ТЕКСТ СТАТЬИ:
· · ·

Donate
Society and Politics

Пьер Кластр. Обязательство говорить

Nikita Archipov07/02/18 15:294.7K🔥

В привычном представлении, вождь — это источник речи, которая диктует закон. Можно со справедливостью сказать, что его слова обладают почти магическим эффектом, ибо, будучи высказанными, они учреждают истину и становятся заповедью для всех прочих людей племени. Такое описание предполагает, что тело вождя становится тем виртуальным местом, в котором сконцентрирована власть примитивного общества. Для автора публикуемого текста сказанное справедливо только в том случае, если речь идет об обществах, где возник феномен Государства. Именно для них, с позиции Пьера Кластра, характерно наличие власти, отделённой от тела общества. Тем не менее, каково значение речи вождя там, где само общество является реальным местом власти? Каков тот режим сцепки речи и власти, что характерен для обществ без Государства?

Впервые статья была опубликована в Nouvelle revue de la psychanalyse (1973), а позднее вошла в книгу "Общество против Государства" (La société contre l'État).

Говорить — это прежде всего обладать властью говорить. В равной мере, можно сказать, что осуществление власти обеспечивает господство речи: лишь господа могут говорить. Что же касается подчиненных: они обречены на молчание, связанное с уважением, почитанием или террором. Речь и власть поддерживают такие отношения, что желание первого реализуется в поиске второго. Принц, деспот или глава государства — властный человек всегда не только тот, кто говорит, но и является единственным источником легитимной речи: речи обнищавшей и, конечно, скудной, но изобилующей эффективностью, поскольку она носит имя заповеди и желает лишь подчинения исполнителя. Инертные крайности, каждая для себя, власть и речь не существуют иначе, нежели друг в друге, каждая из них есть субстанция другой. Если про неизменяемость этой пары и может сложиться впечатление, что она выходит за пределы Истории, то она, тем не менее, питает её ход: имеет место историческое событие, когда нечто, что их разделяет и обрекает на несуществование, упраздняется, а власть и речь учреждаются в самом акте их встречи. Любой захват власти есть в равной мере прирост речи.

Само собой, всё это в первую очередь касается обществ, основанных на делении: господа-рабы, сеньор-подчинённый, правители-граждане и т.д. Изначальная метка такого деления, место её привилегированного развёртывания — это массивный, нередуцируемый и, может быть, необратимый факт наличия власти, которая, будучи отделённой от общества, осуществляется над ним и, если есть такая потребность, против него. Это характеризует всю совокупность обществ с Государством, от самых архаичных деспотизмов вплоть до наиболее современных тоталитарных государств, а также демократических обществ, чей государственный аппарат, дабы быть либеральным, тем не менее, является фоновым распорядителем легитимного насилия.

Соседство, прекрасное соседство речи и власти: вот, что уже долгое время кажется нам очевидным — тем, кто привык к выслушиванию этой речи. Тем не менее, нельзя игнорировать важный урок этнологии: дикий мир племён, универсум примитивных обществ или также, что равноценно, обществ без Государства, странным образом предлагает нашему размышлению уже выявленный, но применительно к обществам с Государством, альянс между властью и речью. Над племенем властвует вождь и он же в равной мере властвует над словами этого племени. Другими словами, и в особенности это касается американских примитивных обществ, индейцев. Вождь — властный человек — располагает монополией на речь. У Дикарей не нужно спрашивать: «кто ваш вождь?», но скорее необходимо спросить: «кто среди вас говорит?». Владыка слов — вот как многие племена называют своего вождя.

· · ·

ФРАГМЕНТЫ ЗАПИСЕЙ:

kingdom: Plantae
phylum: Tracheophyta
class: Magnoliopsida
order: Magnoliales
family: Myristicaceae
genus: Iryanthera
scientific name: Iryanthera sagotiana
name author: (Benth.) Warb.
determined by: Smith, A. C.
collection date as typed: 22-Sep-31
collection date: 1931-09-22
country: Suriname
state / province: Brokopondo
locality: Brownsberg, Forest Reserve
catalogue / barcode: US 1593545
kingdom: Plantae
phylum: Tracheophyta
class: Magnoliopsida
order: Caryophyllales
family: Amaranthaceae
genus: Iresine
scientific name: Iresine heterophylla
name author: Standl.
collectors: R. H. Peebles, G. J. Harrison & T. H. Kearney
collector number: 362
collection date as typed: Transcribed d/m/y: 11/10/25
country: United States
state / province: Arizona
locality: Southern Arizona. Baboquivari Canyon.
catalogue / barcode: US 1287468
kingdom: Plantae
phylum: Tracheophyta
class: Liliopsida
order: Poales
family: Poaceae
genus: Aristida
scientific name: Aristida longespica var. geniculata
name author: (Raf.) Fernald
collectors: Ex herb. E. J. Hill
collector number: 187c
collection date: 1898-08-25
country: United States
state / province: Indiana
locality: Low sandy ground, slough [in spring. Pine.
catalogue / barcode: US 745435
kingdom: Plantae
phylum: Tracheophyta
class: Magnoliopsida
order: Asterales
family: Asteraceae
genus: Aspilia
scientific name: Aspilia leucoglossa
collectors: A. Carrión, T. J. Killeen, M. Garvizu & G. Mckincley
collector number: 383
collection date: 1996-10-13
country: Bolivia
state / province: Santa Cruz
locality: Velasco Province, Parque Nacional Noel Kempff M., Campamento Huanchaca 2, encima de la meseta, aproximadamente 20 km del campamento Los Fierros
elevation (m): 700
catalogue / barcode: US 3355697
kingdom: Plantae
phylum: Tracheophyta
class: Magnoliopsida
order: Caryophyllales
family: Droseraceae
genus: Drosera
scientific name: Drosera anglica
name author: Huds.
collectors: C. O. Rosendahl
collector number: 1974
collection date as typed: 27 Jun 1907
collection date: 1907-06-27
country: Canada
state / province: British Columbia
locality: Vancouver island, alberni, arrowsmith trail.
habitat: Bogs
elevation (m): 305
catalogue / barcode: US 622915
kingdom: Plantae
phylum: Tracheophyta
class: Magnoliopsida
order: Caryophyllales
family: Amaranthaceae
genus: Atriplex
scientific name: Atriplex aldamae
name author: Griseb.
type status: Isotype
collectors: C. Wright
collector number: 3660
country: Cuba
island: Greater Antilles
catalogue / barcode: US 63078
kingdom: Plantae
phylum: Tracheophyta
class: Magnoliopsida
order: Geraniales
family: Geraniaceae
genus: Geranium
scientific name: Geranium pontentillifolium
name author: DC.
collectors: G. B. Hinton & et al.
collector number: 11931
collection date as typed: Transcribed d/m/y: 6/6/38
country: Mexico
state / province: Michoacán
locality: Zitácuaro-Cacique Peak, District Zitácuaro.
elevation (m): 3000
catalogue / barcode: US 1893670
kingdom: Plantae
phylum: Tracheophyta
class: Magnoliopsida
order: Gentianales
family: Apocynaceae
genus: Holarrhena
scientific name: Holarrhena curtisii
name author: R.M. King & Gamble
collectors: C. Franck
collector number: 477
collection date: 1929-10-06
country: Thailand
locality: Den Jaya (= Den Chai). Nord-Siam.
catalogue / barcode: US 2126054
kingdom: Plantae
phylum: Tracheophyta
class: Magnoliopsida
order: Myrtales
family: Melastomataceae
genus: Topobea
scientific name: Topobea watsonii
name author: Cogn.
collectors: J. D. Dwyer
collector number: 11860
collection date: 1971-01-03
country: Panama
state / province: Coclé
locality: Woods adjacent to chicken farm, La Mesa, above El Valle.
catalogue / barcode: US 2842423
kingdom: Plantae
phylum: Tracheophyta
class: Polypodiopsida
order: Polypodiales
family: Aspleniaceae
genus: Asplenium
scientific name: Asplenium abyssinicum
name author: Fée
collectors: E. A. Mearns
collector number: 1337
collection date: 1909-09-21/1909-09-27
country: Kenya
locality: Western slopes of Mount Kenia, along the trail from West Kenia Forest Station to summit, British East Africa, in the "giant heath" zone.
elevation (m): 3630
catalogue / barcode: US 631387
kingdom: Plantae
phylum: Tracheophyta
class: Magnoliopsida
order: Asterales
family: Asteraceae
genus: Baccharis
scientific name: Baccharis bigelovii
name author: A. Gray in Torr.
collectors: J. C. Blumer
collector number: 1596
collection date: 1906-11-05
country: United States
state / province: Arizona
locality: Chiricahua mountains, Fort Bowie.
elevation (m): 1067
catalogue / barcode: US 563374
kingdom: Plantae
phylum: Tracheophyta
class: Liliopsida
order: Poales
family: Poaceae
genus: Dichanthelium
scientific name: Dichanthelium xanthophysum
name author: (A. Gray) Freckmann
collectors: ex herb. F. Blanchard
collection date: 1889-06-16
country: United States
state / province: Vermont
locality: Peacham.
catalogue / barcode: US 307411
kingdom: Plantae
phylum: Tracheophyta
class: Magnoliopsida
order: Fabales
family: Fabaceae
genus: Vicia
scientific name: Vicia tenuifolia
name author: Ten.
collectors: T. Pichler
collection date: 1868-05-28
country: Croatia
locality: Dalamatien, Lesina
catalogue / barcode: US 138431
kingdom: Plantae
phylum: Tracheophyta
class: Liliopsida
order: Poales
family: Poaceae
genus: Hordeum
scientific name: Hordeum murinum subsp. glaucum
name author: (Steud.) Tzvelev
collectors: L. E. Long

· · ·

ЧТО НУЖНО СДЕЛАТЬ:
1. Оформите нумерованным списком строки записей от строки с «genus: Iresine» до строки с «state / province: Michoacán» включительно, пустые строки пропустите.
2. Продолжите статью о речи и власти, начав сразу после её последнего предложения.
Статья и записи никак между собой не связаны.

ОТВЕТЫ НА ЗАДАНИЯ:
1.
1. genus: Iresine
2. scientific name: Iresine heterophylla
3. name author: Standl.
4. collectors: R. H. Peebles, G. J. Harrison & T. H. Kearney
5. collector number: 362
6. collection date as typed: Transcribed d/m/y: 11/10/25
7. country: United States
8. state / province: Arizona
9. locality: Southern Arizona. Baboquivari Canyon.
10. catalogue / barcode: US 1287468
11. kingdom: Plantae
12. phylum: Tracheophyta
13. class: Liliopsida
14. order: Poales
15. family: Poaceae
16. genus: Aristida
17. scientific name: Aristida longespica var. geniculata
18. name author: (Raf.) Fernald
19. collectors: Ex herb. E. J. Hill
20. collector number: 187c
21. collection date: 1898-08-25
22. country: United States
23. state / province: Indiana
24. locality: Low sandy ground, slough [in spring. Pine.
25. catalogue / barcode: US 745435
26. kingdom: Plantae
27. phylum: Tracheophyta
28. class: Magnoliopsida
29. order: Asterales
30. family: Asteraceae
31. genus: Aspilia
32. scientific name: Aspilia leucoglossa
33. collectors: A. Carrión, T. J. Killeen, M. Garvizu & G. Mckincley
34. collector number: 383
35. collection date: 1996-10-13
36. country: Bolivia
37. state / province: Santa Cruz
38. locality: Velasco Province, Parque Nacional Noel Kempff M., Campamento Huanchaca 2, encima de la meseta, aproximadamente 20 km del campamento Los Fierros
39. elevation (m): 700
40. catalogue / barcode: US 3355697
41. kingdom: Plantae
42. phylum: Tracheophyta
43. class: Magnoliopsida
44. order: Caryophyllales
45. family: Droseraceae
46. genus: Drosera
47. scientific name: Drosera anglica
48. name author: Huds.
49. collectors: C. O. Rosendahl
50. collector number: 1974
51. collection date as typed: 27 Jun 1907
52. collection date: 1907-06-27
53. country: Canada
54. state / province: British Columbia
55. locality: Vancouver island, alberni, arrowsmith trail.
56. habitat: Bogs
57. elevation (m): 305
58. catalogue / barcode: US 622915
59. kingdom: Plantae
60. phylum: Tracheophyta
61. class: Magnoliopsida
62. order: Caryophyllales
63. family: Amaranthaceae
64. genus: Atriplex
65. scientific name: Atriplex aldamae
66. name author: Griseb.
67. type status: Isotype
68. collectors: C. Wright
69. collector number: 3660
70. country: Cuba
71. island: Greater Antilles
72. catalogue / barcode: US 63078
73. kingdom: Plantae
74. phylum: Tracheophyta
75. class: Magnoliopsida
76. order: Geraniales
77. family: Geraniaceae
78. genus: Geranium
79. scientific name: Geranium pontentillifolium
80. name author: DC.
81. collectors: G. B. Hinton & et al.
82. collector number: 11931
83. collection date as typed: Transcribed d/m/y: 6/6/38
84. country: Mexico
85. state / province: Michoacán

2.
Если в государственных обществах речь является правом власти, то в обществах без Государства, напротив, речь является обязанностью власти

Кажется, что мы не можем помыслить одно без другого, власть без речи, потому что их, очевидно, метаисторическая связь не является менее прочной в примитивных обществах, чем в государственных образованиях. Тем не менее, было бы мало строгости в том, чтобы ограничиться утверждением о структурной детерминированности этого отношения. В действительности, радикальный разрыв, который разделяет общества, будь то реальные или возможные общества, не может не затронуть режим сцепки власти и речи, в соответствии с тем, есть ли при них Государство или же нет. Каким образом этот разрыв сказывается на обществах без Государства? Пример индейских племён помогает ответить на этот вопрос.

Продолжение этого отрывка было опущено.